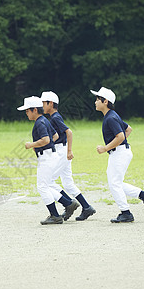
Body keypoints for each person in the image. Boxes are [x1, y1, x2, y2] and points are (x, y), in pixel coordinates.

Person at [92, 87, 144, 223]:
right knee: (116, 183)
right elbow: (128, 129)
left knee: (114, 184)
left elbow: (120, 135)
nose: (95, 102)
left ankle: (126, 213)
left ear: (105, 101)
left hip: (119, 153)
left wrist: (105, 148)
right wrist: (120, 144)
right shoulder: (112, 115)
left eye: (97, 99)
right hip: (120, 152)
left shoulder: (110, 118)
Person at [17, 96, 79, 225]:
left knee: (42, 187)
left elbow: (46, 139)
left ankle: (55, 216)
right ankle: (68, 203)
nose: (26, 113)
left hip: (47, 157)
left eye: (27, 110)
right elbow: (54, 136)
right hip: (50, 155)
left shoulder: (39, 122)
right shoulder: (45, 120)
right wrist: (44, 145)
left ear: (34, 110)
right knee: (46, 185)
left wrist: (32, 145)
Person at [41, 91, 94, 221]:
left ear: (51, 103)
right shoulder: (54, 117)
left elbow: (69, 132)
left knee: (49, 181)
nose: (42, 105)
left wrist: (69, 151)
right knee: (68, 183)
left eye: (44, 102)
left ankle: (69, 204)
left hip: (61, 152)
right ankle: (87, 207)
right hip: (62, 151)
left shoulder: (55, 118)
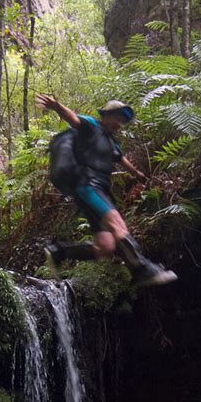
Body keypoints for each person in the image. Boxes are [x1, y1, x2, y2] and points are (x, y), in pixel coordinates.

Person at [36, 95, 177, 287]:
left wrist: (136, 173)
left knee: (106, 247)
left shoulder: (112, 142)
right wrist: (56, 106)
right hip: (86, 184)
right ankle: (141, 269)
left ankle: (58, 251)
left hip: (100, 188)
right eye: (117, 118)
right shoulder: (91, 126)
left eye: (123, 121)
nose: (120, 124)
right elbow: (73, 118)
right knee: (118, 225)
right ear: (106, 115)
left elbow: (120, 158)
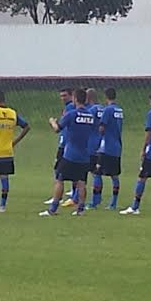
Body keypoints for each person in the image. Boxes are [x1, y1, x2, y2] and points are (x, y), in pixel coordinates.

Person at [40, 88, 94, 217]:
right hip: (84, 154)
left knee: (60, 179)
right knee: (81, 182)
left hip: (70, 154)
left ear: (75, 99)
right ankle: (80, 209)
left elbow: (58, 129)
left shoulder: (72, 114)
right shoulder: (90, 116)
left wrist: (52, 122)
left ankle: (53, 209)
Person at [91, 87, 123, 210]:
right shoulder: (119, 110)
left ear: (106, 97)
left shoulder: (107, 110)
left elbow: (102, 127)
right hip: (117, 146)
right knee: (114, 176)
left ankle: (95, 202)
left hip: (106, 146)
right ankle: (113, 203)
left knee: (97, 173)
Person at [44, 88, 76, 205]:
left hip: (65, 143)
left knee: (59, 171)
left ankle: (58, 197)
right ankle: (72, 194)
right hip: (66, 142)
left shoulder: (71, 108)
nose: (63, 98)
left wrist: (53, 122)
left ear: (71, 95)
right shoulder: (70, 107)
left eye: (65, 95)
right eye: (61, 96)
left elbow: (58, 128)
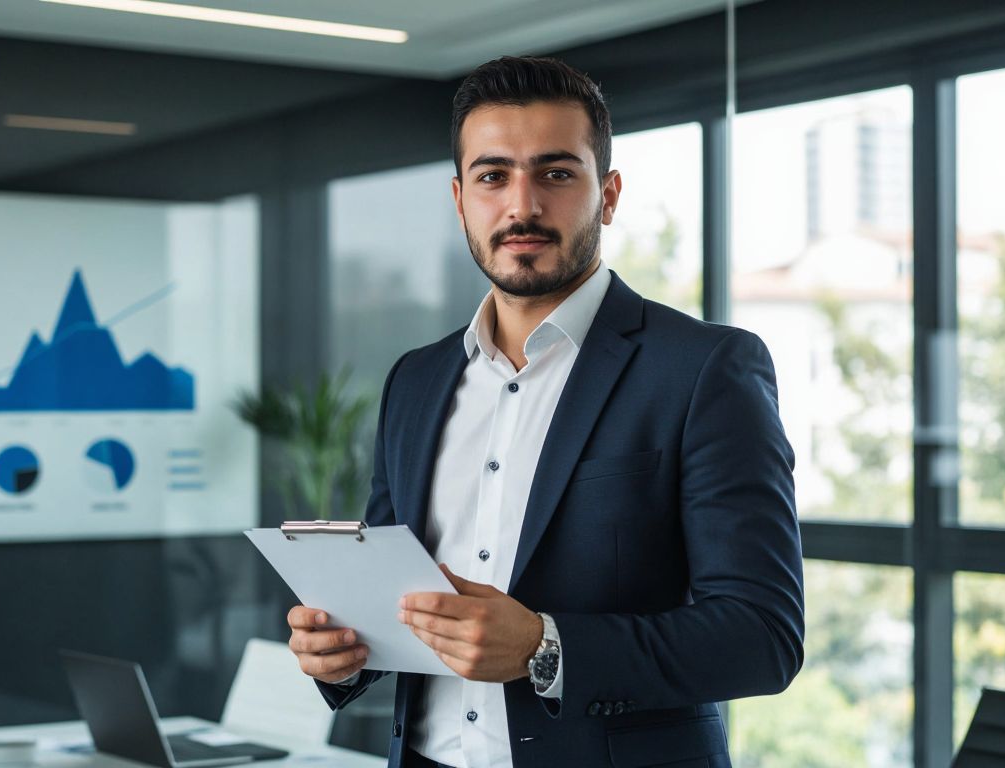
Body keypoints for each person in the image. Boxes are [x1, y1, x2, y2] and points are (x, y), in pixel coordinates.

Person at [286, 55, 803, 768]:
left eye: (556, 173)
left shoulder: (704, 369)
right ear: (460, 197)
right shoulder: (416, 379)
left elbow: (762, 637)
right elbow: (395, 592)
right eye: (493, 176)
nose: (521, 206)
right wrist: (343, 653)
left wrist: (543, 647)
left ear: (609, 194)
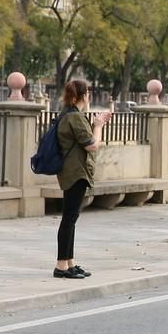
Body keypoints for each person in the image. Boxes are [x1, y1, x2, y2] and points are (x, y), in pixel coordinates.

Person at [54, 80, 112, 279]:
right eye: (88, 93)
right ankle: (61, 266)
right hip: (75, 172)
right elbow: (92, 145)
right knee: (69, 218)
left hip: (72, 171)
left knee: (71, 217)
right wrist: (98, 125)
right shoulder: (75, 118)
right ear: (84, 96)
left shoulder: (67, 114)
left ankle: (69, 262)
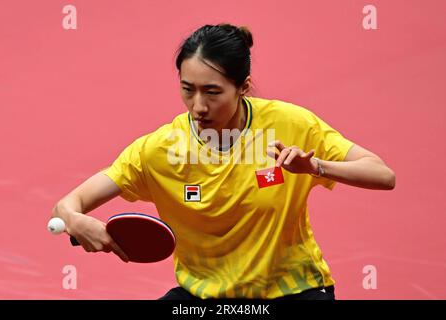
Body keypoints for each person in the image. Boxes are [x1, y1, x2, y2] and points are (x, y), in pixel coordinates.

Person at [51, 23, 396, 300]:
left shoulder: (291, 125)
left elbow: (382, 174)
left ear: (243, 87)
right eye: (188, 89)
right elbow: (68, 204)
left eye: (212, 92)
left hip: (294, 292)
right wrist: (75, 219)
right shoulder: (159, 151)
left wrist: (316, 167)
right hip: (204, 300)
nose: (198, 106)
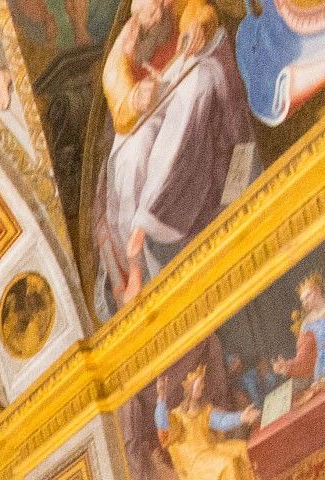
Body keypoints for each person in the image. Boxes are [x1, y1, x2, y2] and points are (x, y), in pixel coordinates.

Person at [93, 0, 252, 311]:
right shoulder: (126, 45)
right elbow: (121, 107)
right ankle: (135, 259)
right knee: (132, 151)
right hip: (150, 110)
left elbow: (200, 13)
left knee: (198, 82)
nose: (147, 21)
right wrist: (137, 99)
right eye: (140, 16)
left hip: (189, 84)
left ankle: (145, 223)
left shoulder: (178, 8)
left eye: (152, 12)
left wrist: (196, 30)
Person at [153, 363, 260, 480]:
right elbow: (162, 426)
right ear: (190, 388)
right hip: (194, 463)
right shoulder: (177, 416)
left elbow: (222, 421)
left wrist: (242, 417)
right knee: (225, 464)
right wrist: (161, 398)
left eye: (202, 384)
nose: (202, 388)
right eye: (199, 384)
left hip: (210, 450)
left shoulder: (203, 411)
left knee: (242, 449)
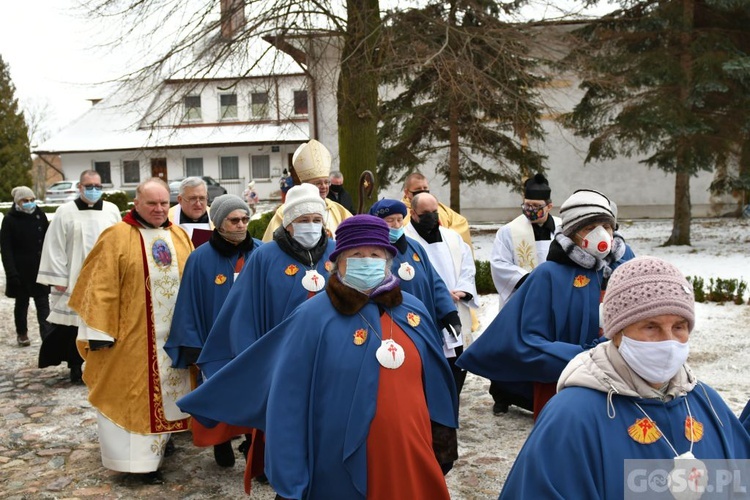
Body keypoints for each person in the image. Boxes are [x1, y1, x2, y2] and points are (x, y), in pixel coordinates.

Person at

WHAT TO PRODUCE.
Return only the number of lines above that include the word "nose".

PROBLEM SOLUTION.
9